March 4, 2013 | Quote

As Iran Nuclear Talks Drag, Congress Seeks Tougher Sanctions Against Regime

With little in the way of tangible progress from Tuesday’s nuclear negotiations with Iran, Congress is moving ahead with yet more legislation to close off Iran’s economy from the rest of the world.

House Foreign Affairs Chairman Ed Royce, R-Calif., and ranking Democrat Eliot L. Engel of New York introduced a bill Wednesday that would bar a range of international commerce with Iran, beyond the energy and financial transactions U.S. sanctions laws have targeted thus far. And a Senate bill, which is expected to be even more expansive, is in the works.
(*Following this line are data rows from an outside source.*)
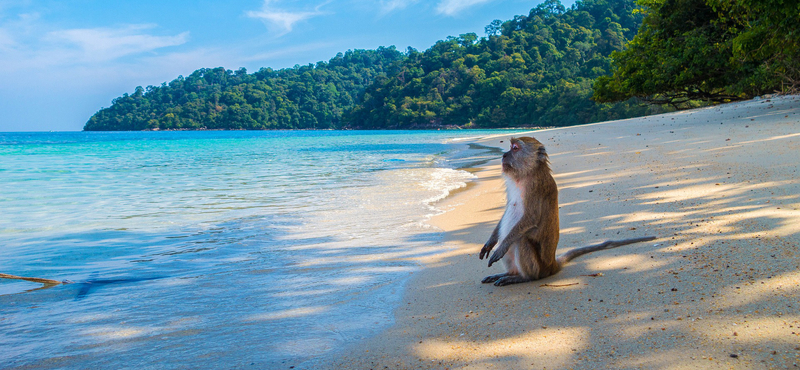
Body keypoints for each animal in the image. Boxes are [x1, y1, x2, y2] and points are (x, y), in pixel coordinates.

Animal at [478, 137, 652, 286]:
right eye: (510, 147)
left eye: (515, 148)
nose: (504, 155)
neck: (527, 173)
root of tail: (551, 265)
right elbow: (507, 211)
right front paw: (490, 242)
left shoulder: (535, 187)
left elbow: (530, 218)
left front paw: (501, 247)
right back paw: (509, 274)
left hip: (539, 267)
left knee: (521, 240)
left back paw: (522, 277)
A bipartisan group of senators is also introducing a joint resolution Thursday afternoon calling for the United States to stand with Israel if it is forced to “take military action in self-defense,” presumably against Iran.

Royce and Engel’s Nuclear Iran Prevention Act authorizes the president to sanction foreign entities who engage in “significant” commercial trade with Iran, similar to language Sens. Robert Menendez, D-N.J., and Mark S. Kirk, R-Ill., had considered including in sanctions provisions attached to the final fiscal 2013 defense authorization bill (PL 112-239) that was passed in December. Menendez and Kirk ultimately dropped that provision under pressure from colleagues and the White House.

Under the Royce-Engel bill, countries that reduce their trade with Iran to a significant degree would be exempt from the sanctions, much in the same way that existing U.S. laws exempt countries from oil sanctions if they significantly reduce their Iranian oil purchases.

The goal is to create a sort of de facto commercial embargo the same way that the West has created a partial oil embargo on Iran.

Royce and Engel’s bill also would press the administration to enforce one of the sanctions provisions that was included in the most recent defense authorization bill. That provision goes after any entities owned and controlled by the government in Tehran or acting as a government agent or affiliate.

The new bill also requires the Treasury Department to provide a list of all those entities within 60 days of the bill’s passage, then gives the department 30 more days to sanction any financial institutions doing business with those groups.

In a memo, Royce and Engel explain that this is aimed at curbing one of Iran’s tactics for evading sanctions against state-owned companies — “privatizing” them, but retaining a controlling stake.

The bill requires the president to report every 60 days on Iran’s latest nuclear capabilities, including an estimated timeline for when it could develop a nuclear explosive device and build a nuclear weapon, also known as “breakout capacity.”

“What that gives you is a very firm red line,” says Mark Dubowitz, a sanctions expert and executive director of the pro-sanctions think tank Foundation for Defense of Democracies.

It also requires the secretary of State to make a determination as to whether Tehran’s paramilitary force, the Iranian Revolutionary Guard Corps, is a foreign terrorist organization.

The bill includes a section targeting human rights abusers, including those involved in the regime’s program of censorship, and would apply financial-sector sanctions in existing law to transactions conducted by designated human rights violators.

The House legislation does not go as far as some sanctions hawks would like; a Senate bill that Kirk is working on is likely to pursue some of the legislation’s targets more vigorously, Dubowitz says.

One key focus is barring Iran’s access to euros.

Iran “has billions of euros’ worth of foreign exchange reserves sitting in foreign financial institutions,” which are the “principal weapon to forestall economic collapse,” Dubowitz explains. With access to dollars restricted because of sanctions, those reserves are increasingly being converted to euros.

To access that money, however, Tehran needs the banks holding the funds to move them around, transfers that have to be settled and cleared through a European Central Bank payment and settlement system called Target 2.